Employment cost Index: The Employment Cost Index (ECI) measures the change in the hourly labor cost to employers over time. The ECI uses a fixed “basket” of labor to produce a pure cost change, free from the effects of workers moving between occupations and industries and includes both the cost of wages and salaries and the cost of benefits.
US Dollar Index: The US Dollar Index is an index of the value of the United States dollar relative to a basket of foreign currencies, often referred to as a basket of U.S. trade partners' currencies. The Index goes up when the
U.S. dollar gains "strength" when compared to other currencies.
Import Price Index: The import price index measure price changes in goods or services purchased from abroad by U.S. residents (imports) and sold to foreign buyers (exports). The indexes are updated once a month by the Bureau of Labor Statistics (BLS) International Price Program (IPP).
ISM Services PMI Index: The Institute of Supply Management (ISM) Non-Manufacturing Purchasing Managers' Index (PMI) (also known as the ISM Services PMI) report on Business, a composite index is calculated as an indicator of the overall economic condition for the non-manufacturing sector.

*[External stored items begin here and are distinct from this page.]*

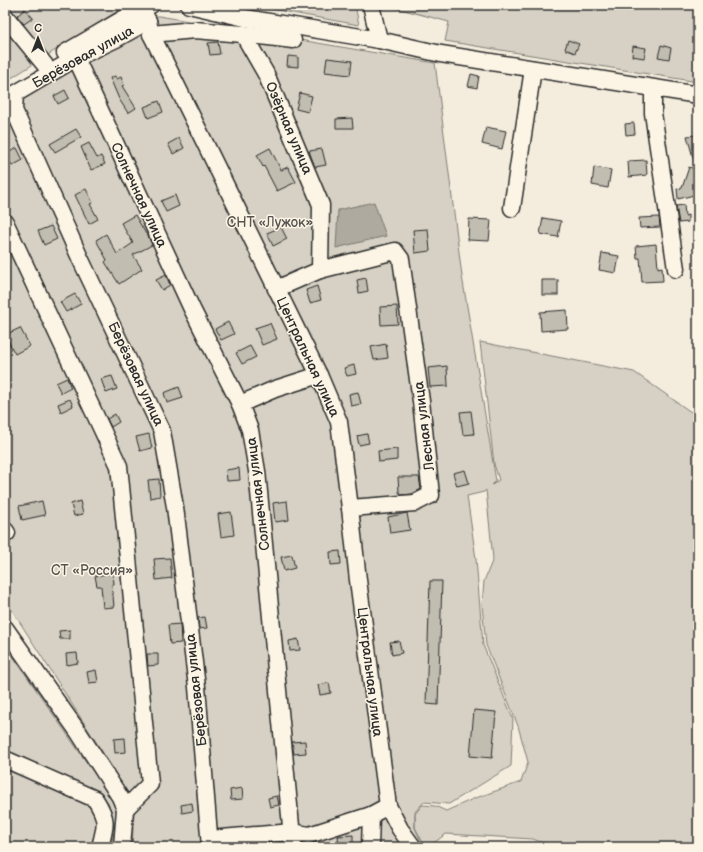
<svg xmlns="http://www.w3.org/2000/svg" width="703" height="852" viewBox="0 0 703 852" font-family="'Balsamiq Sans',sans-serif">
	<rect width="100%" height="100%" fill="#f4edde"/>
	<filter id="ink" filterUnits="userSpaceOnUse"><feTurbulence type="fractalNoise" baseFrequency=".025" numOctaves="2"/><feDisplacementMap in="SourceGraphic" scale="8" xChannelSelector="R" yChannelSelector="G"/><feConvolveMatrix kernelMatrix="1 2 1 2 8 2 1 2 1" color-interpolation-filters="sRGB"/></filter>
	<g filter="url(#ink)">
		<g fill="#d6d1c4" stroke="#807e78">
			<polygon points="5,5 127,5 5,82"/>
			<polygon points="248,5 355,5 359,25"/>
			<polygon points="385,5 698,5 698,82 445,41 449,22"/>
			<polygon points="145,16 159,16 435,63 462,276 496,481 492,485 499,480 494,464 480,342 634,372 698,417 698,847 554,847 533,839 446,834 428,847 425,847 415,827 415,814 422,805 435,806 446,811 473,799 521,782 528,762 518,726 486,645 482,605 484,581 493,559 486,490 484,492 467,496 476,559 483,645 513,719 511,766 449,804 424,802 415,812 415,828 424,847 212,847 172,469 13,103"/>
			<polygon points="5,111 101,306 162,436 202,745 206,847 132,847 134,812 112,767 5,599"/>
			<polygon points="5,645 101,783 120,814 110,847 5,847"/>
		</g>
		<polygon fill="#afaaa0" stroke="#7a7771" points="374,202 386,236 336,248 338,210"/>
		<g fill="#c2bdb1" stroke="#2b2b2b">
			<polygon points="25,9 33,18 24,24 17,16"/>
			<polygon points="568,40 579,44 575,53 565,49"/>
			<polygon points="218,42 220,54 210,55 208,43"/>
			<polygon points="661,45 671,48 669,59 658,57"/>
			<polygon points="633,46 646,48 644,58 632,56"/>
			<polygon points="288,56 298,57 298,67 287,66"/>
			<polygon points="327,58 352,61 350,75 325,72"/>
			<polygon points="471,74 479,76 477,88 468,86"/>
			<polygon points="115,76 117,79 121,77 124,85 122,86 136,108 128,113 119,99 110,78"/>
			<polygon points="65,90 69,98 58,104 54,96"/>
			<polygon points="300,93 312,96 308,112 296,109"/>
			<polygon points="159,101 163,112 148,118 144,107"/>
			<polygon points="352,118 353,128 336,128 336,119"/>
			<polygon points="634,123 635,134 626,135 625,124"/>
			<polygon points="486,127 506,131 502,149 482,144"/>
			<polygon points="76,129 81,137 55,152 50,144"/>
			<polygon points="696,135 698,143 698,167 696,168 687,136"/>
			<polygon points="179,138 184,148 173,154 168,144"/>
			<polygon points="89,143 97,158 101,156 105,164 91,170 81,147"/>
			<polygon points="17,148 23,160 12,166 6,154"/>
			<polygon points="270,148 281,170 288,167 296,182 277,191 264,166 263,167 257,155"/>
			<polygon points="322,149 326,165 315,167 309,151"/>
			<polygon points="646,160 647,175 629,177 628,161"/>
			<polygon points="594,167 611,170 608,188 592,185"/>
			<polygon points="689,167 698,170 698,194 678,199 677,189 682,188"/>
			<polygon points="86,189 93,203 90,204 98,219 89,224 75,195"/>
			<polygon points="175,195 179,206 166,212 161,201"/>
			<polygon points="684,205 685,216 688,215 688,222 679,223 676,206"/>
			<polygon points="135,215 146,234 147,234 152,245 133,255 142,269 119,284 105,262 107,260 96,240 106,234 117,254 133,243 121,223"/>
			<polygon points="659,217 660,227 640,228 639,218"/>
			<polygon points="543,218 561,221 558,237 540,234"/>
			<polygon points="469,219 491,220 489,241 468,240"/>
			<polygon points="51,226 57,239 44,245 38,231"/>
			<polygon points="281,227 287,239 273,246 267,233"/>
			<polygon points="428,229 430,251 415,253 413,230"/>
			<polygon points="656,244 658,268 662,267 663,281 642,282 640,258 637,258 636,246"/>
			<polygon points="602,253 619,256 616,273 599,270"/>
			<polygon points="166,275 170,285 162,290 156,280"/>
			<polygon points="366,278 368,291 359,293 357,280"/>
			<rect x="542" y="280" width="16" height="15"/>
			<polygon points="317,286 321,300 310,303 306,290"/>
			<polygon points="75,294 81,304 66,312 60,302"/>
			<polygon points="397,306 398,324 381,325 380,307"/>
			<polygon points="567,310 568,329 541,331 540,312"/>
			<polygon points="228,322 234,334 221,340 215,329"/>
			<polygon points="270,323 277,339 262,345 255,328"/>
			<polygon points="20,328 30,346 15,354 5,335"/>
			<polygon points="386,344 388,358 374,360 371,347"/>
			<polygon points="250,346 256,357 242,364 236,353"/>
			<polygon points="354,365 356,374 347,376 344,368"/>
			<polygon points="447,366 448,386 430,387 428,368"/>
			<polygon points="112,376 117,389 106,393 101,379"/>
			<polygon points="67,378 71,388 61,393 56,383"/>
			<polygon points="179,387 183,398 167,403 164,393"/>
			<polygon points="358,392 361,404 351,406 349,394"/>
			<polygon points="70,399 73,406 61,412 58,404"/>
			<polygon points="471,411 474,434 463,435 460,412"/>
			<polygon points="115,414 119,422 111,427 107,419"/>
			<polygon points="149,434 152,448 140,451 136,437"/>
			<polygon points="367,434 369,443 359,445 357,436"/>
			<polygon points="397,449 397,460 379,462 378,451"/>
			<polygon points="239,468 240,480 227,481 226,470"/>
			<polygon points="465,470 469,483 457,486 453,473"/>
			<polygon points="398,477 419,477 421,489 412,494 401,495 399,492"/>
			<polygon points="159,479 160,496 150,498 148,480"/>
			<polygon points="42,501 45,515 22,520 19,506"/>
			<polygon points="80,501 83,514 74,516 71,504"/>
			<polygon points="287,501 289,520 275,522 273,503"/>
			<polygon points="231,512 234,535 221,537 218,514"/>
			<polygon points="407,513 410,530 390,533 388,517"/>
			<polygon points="340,551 341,564 331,565 330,552"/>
			<polygon points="292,555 295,568 284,571 281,557"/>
			<polygon points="170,558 172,578 156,580 154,559"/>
			<polygon points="113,573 114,584 112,584 114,607 103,608 101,586 97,586 95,576"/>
			<polygon points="430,581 442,581 438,705 426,704"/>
			<polygon points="205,617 207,628 199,629 198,618"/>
			<polygon points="180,624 181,643 170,644 168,625"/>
			<polygon points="70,630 70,639 60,639 59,631"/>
			<polygon points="298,639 300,650 290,651 289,641"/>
			<polygon points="399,641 402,653 392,655 390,642"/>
			<polygon points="77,653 78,663 67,665 66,654"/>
			<polygon points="147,654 158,654 158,665 148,666"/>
			<polygon points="96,670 98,682 89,683 87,672"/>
			<polygon points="329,683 331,693 320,695 318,685"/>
			<polygon points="474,710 496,712 492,758 470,756"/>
			<polygon points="125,738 126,752 115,753 114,739"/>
			<polygon points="305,741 306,753 294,754 292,742"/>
			<polygon points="242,788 243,799 231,800 230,790"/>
			<polygon points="277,796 279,805 270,807 268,798"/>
			<polygon points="192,803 193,811 182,813 181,805"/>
			<polygon points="353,835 353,847 339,847 338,836"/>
		</g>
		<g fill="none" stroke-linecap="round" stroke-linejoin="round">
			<g stroke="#2b2b2b" stroke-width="19">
				<g id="minor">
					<polyline points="140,5 148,21 151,34 172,76 319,375 339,422 350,508 358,580 388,806 400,829 413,847"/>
					<polyline points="189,5 245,18 379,40 441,54 698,95"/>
					<polyline points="371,5 379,40"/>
					<polyline points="5,16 45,65"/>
					<polyline points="148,21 116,39 76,58 15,94 14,110 80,258 162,431 175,507 197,687 210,847"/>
					<polyline points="151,34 195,30 243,34 266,74 321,205 320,270 276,289"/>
					<polyline points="243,34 293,40"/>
					<polyline points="65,53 142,8 151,5"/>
					<polyline points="76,58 192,309 240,404 250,430 257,471 293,847"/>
					<polyline points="653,88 653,113 676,269"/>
					<polyline points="512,208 533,69"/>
					<polyline points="5,222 119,466 150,784 125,809"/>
					<polyline points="320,270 395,251 401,259 421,401 431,495 415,503 350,508"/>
					<polyline points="240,404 275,389 319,375"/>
					<polyline points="5,530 7,533"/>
					<polyline points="5,628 79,733 120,797 125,809 122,847"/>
					<path d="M7 760 95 799C108 819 106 825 100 847"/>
					<polyline points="210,839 292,832 309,835 371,815 388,806"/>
					<polyline points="370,847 371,815"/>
				</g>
			</g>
			<use href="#minor" stroke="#fcf5e5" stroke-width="16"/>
		</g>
	</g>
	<g text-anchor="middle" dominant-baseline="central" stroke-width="3" stroke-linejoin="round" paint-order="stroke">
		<g font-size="14" fill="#2b2b2b" stroke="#fcf5e5">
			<text transform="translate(83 57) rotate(-29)">Берёзовая улица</text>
			<text transform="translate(289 128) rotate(67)">Озёрная улица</text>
			<text transform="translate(139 195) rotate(65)">Солнечная улица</text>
			<text transform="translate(308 357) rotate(65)">Центральная улица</text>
			<text transform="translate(136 374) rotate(65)">Берёзовая улица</text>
			<text transform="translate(424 426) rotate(-97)">Лесная улица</text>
			<text transform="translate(258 494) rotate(-97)">Солнечная улица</text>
			<text transform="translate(370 672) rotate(83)">Центральная улица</text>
			<text transform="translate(196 690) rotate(-96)">Берёзовая улица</text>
		</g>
		<g font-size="14" fill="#565451" stroke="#fcf5e5">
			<text x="270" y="222">СНТ «Лужок»</text>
			<text x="92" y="570">СТ «Россия»</text>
		</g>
	</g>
	<rect width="703" height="852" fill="none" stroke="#fcf5e5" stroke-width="20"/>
	<rect x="10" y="10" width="683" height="832" fill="none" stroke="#2b2b2b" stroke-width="1.5" filter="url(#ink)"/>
	<g transform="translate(38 38)" stroke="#fcf5e5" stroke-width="3" paint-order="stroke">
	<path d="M0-3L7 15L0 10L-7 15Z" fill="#2b2b2b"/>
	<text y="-6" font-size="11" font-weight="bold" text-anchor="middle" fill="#2b2b2b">С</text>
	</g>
</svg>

Consumer Price Index (CPI) A consumer price index is a price index, the price of a weighted average market basket of consumer goods and services purchased by households.
Producer Price Index: A producer price index(PPI) is a price index that measures the average changes in prices received by domestic producers for their output.
Industrial production: Industrial production is a measure of output of the industrial sector of the economy. The industrial sector includes manufacturing, mining, and utilities. Although these sectors contribute only a small portion of gross domestic product, they are highly sensitive to interest rates and consumer demand.
The NAHB/Wells Fargo Housing Opportunity Index (HOI) for a given area is defined as the share of homes sold in that area that would have been affordable to a family earning the local median income, based on standard mortgage underwriting criteria.
Conference Board Coincident Economic Index: The Composite Index of Coincident Indicators is an index published by the Conference Board that provides a broad-based measurement of current economic conditions, helping economists, investors, and public policymakers to determine which phase of the business cycle the economy is currently experiencing.
Conference Board Lagging Economic Index: The Composite Index of Lagging Indicators is an index published monthly by the Conference Board, used to confirm and assess the direction of the economy's movements over recent months.
New Export Index: The PMI New export orders index allows us to track international demand for a country's goods and services on a timely, monthly, basis.
Gold is subject to the special risks associated with investing in precious metals, including but not limited to: price may be subject to wide fluctuation; the market is relatively limited; the sources are concentrated in countries that have the potential for instability; and the market is unregulated.
The Conference Board Leading Economic Index: Intended to forecast future economic activity, it is calculated from the values of ten key variables.